** begin RECORDS TO USE **

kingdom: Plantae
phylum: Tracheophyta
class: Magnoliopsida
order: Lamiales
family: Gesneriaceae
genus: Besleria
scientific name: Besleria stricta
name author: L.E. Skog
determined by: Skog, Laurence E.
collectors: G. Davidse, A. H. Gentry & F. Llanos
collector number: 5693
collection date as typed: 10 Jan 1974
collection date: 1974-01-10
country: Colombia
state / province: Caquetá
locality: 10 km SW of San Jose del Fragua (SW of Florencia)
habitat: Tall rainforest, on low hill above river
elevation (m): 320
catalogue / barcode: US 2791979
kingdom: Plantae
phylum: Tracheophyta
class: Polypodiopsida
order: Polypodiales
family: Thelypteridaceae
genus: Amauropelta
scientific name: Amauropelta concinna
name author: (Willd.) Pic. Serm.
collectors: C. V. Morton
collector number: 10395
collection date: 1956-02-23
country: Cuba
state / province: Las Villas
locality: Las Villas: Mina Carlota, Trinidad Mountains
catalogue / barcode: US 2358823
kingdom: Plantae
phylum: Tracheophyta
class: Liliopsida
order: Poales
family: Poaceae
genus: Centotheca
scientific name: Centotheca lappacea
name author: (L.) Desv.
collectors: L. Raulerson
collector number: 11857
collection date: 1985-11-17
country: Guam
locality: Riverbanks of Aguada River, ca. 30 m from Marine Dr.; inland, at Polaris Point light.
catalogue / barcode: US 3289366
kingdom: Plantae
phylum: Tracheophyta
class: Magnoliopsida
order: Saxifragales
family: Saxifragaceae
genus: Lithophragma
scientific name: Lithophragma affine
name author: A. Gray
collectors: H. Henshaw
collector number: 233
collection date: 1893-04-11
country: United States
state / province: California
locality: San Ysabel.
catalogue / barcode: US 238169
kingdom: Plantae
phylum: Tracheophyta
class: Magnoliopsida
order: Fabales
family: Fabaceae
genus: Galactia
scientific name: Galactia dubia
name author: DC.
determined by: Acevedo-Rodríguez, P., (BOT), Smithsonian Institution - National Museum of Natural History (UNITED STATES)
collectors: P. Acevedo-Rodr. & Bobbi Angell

** end RECORDS TO USE **

## WORK TO COMPLETE
Please rewrite the listing above, substituting "catalog" for every "catalogue" and leaving everything else unchanged.

## EXERCISE OUTPUT
kingdom: Plantae
phylum: Tracheophyta
class: Magnoliopsida
order: Lamiales
family: Gesneriaceae
genus: Besleria
scientific name: Besleria stricta
name author: L.E. Skog
determined by: Skog, Laurence E.
collectors: G. Davidse, A. H. Gentry & F. Llanos
collector number: 5693
collection date as typed: 10 Jan 1974
collection date: 1974-01-10
country: Colombia
state / province: Caquetá
locality: 10 km SW of San Jose del Fragua (SW of Florencia)
habitat: Tall rainforest, on low hill above river
elevation (m): 320
catalog / barcode: US 2791979
kingdom: Plantae
phylum: Tracheophyta
class: Polypodiopsida
order: Polypodiales
family: Thelypteridaceae
genus: Amauropelta
scientific name: Amauropelta concinna
name author: (Willd.) Pic. Serm.
collectors: C. V. Morton
collector number: 10395
collection date: 1956-02-23
country: Cuba
state / province: Las Villas
locality: Las Villas: Mina Carlota, Trinidad Mountains
catalog / barcode: US 2358823
kingdom: Plantae
phylum: Tracheophyta
class: Liliopsida
order: Poales
family: Poaceae
genus: Centotheca
scientific name: Centotheca lappacea
name author: (L.) Desv.
collectors: L. Raulerson
collector number: 11857
collection date: 1985-11-17
country: Guam
locality: Riverbanks of Aguada River, ca. 30 m from Marine Dr.; inland, at Polaris Point light.
catalog / barcode: US 3289366
kingdom: Plantae
phylum: Tracheophyta
class: Magnoliopsida
order: Saxifragales
family: Saxifragaceae
genus: Lithophragma
scientific name: Lithophragma affine
name author: A. Gray
collectors: H. Henshaw
collector number: 233
collection date: 1893-04-11
country: United States
state / province: California
locality: San Ysabel.
catalog / barcode: US 238169
kingdom: Plantae
phylum: Tracheophyta
class: Magnoliopsida
order: Fabales
family: Fabaceae
genus: Galactia
scientific name: Galactia dubia
name author: DC.
determined by: Acevedo-Rodríguez, P., (BOT), Smithsonian Institution - National Museum of Natural History (UNITED STATES)
collectors: P. Acevedo-Rodr. & Bobbi Angell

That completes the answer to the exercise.